- _Directive_
Copy the listing word for word, starting with the line that contains "pose: elev=298.3 azim=33.5" and going on through the end of the listing. Leave the pictures out.

- _Data section_

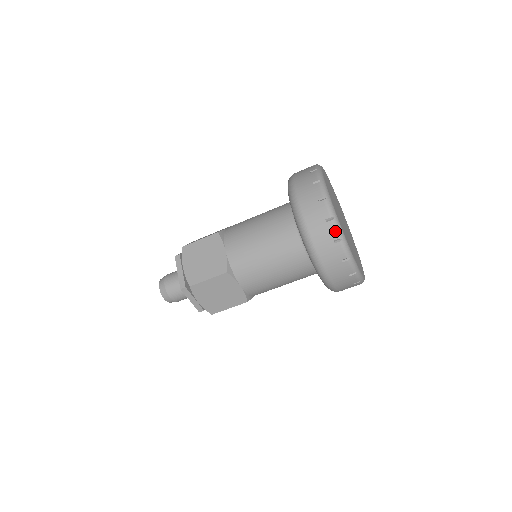
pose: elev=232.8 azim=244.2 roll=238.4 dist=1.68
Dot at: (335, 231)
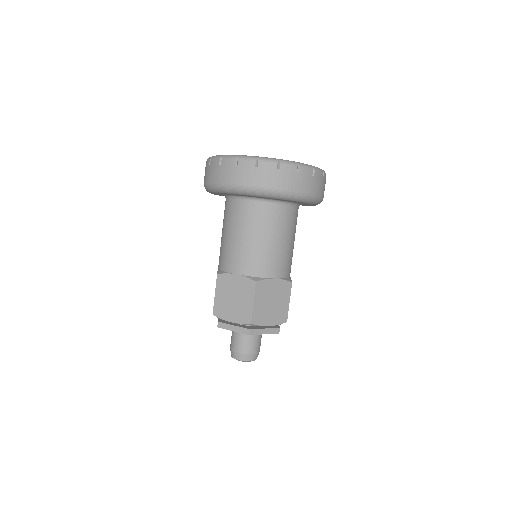
Dot at: (269, 163)
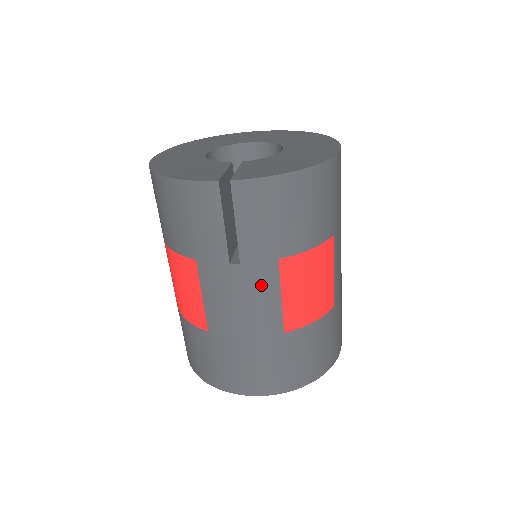
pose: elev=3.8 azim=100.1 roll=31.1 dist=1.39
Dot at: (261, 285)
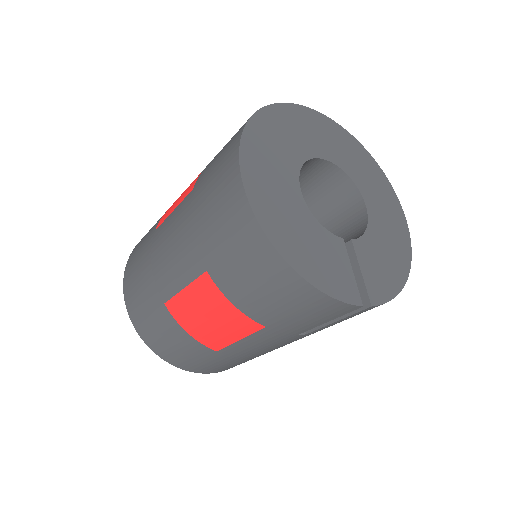
Dot at: occluded
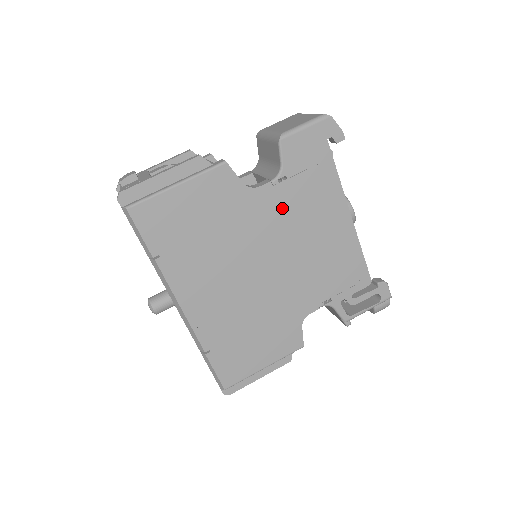
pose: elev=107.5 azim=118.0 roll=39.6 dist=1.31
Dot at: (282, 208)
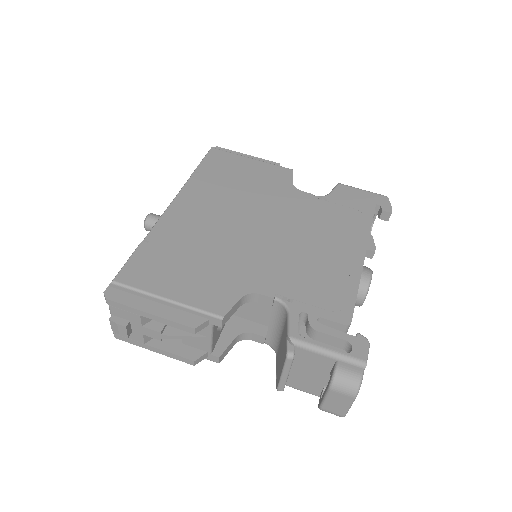
Dot at: (308, 211)
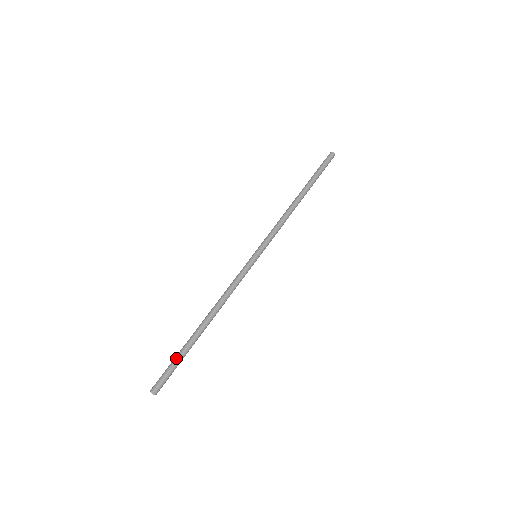
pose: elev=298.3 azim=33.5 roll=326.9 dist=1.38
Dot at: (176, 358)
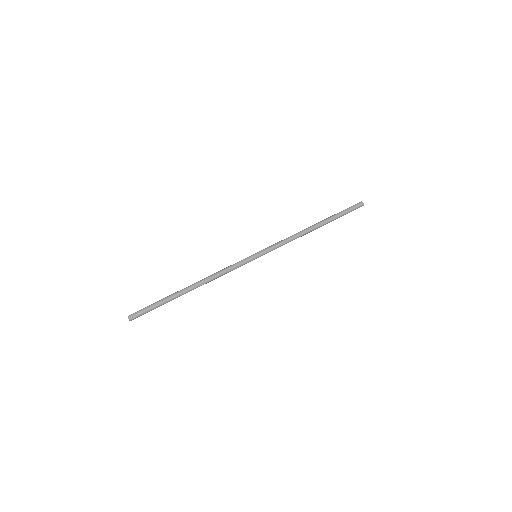
Dot at: (158, 304)
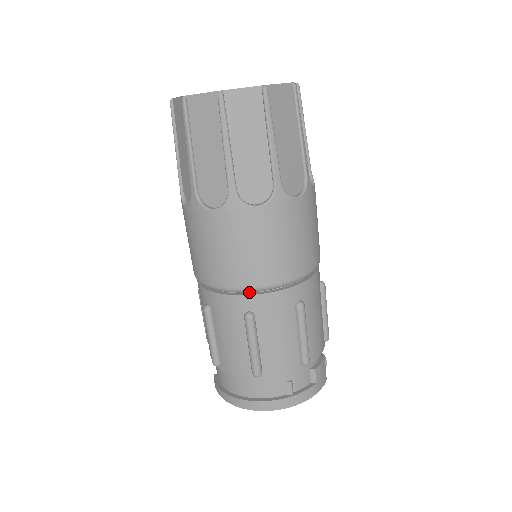
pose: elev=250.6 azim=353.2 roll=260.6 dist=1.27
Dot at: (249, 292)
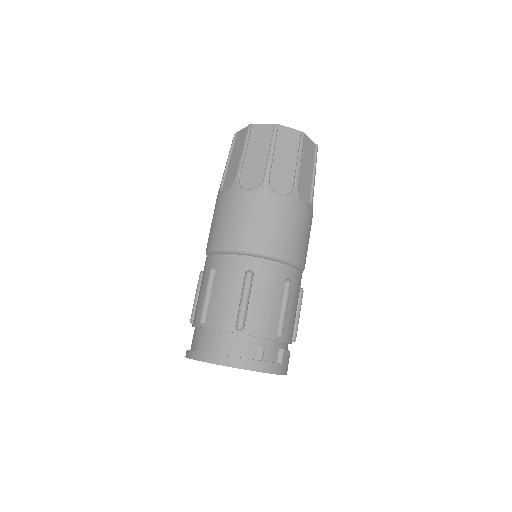
Dot at: (254, 257)
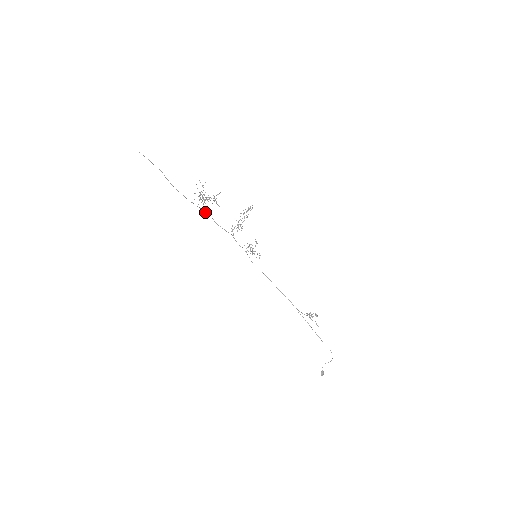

- _Response to this exercise_
pose: elev=298.3 azim=33.5 roll=326.9 dist=1.38
Dot at: (176, 358)
Dot at: (158, 304)
pose: elev=250.6 azim=353.2 roll=260.6 dist=1.27
Dot at: (249, 292)
Dot at: (254, 257)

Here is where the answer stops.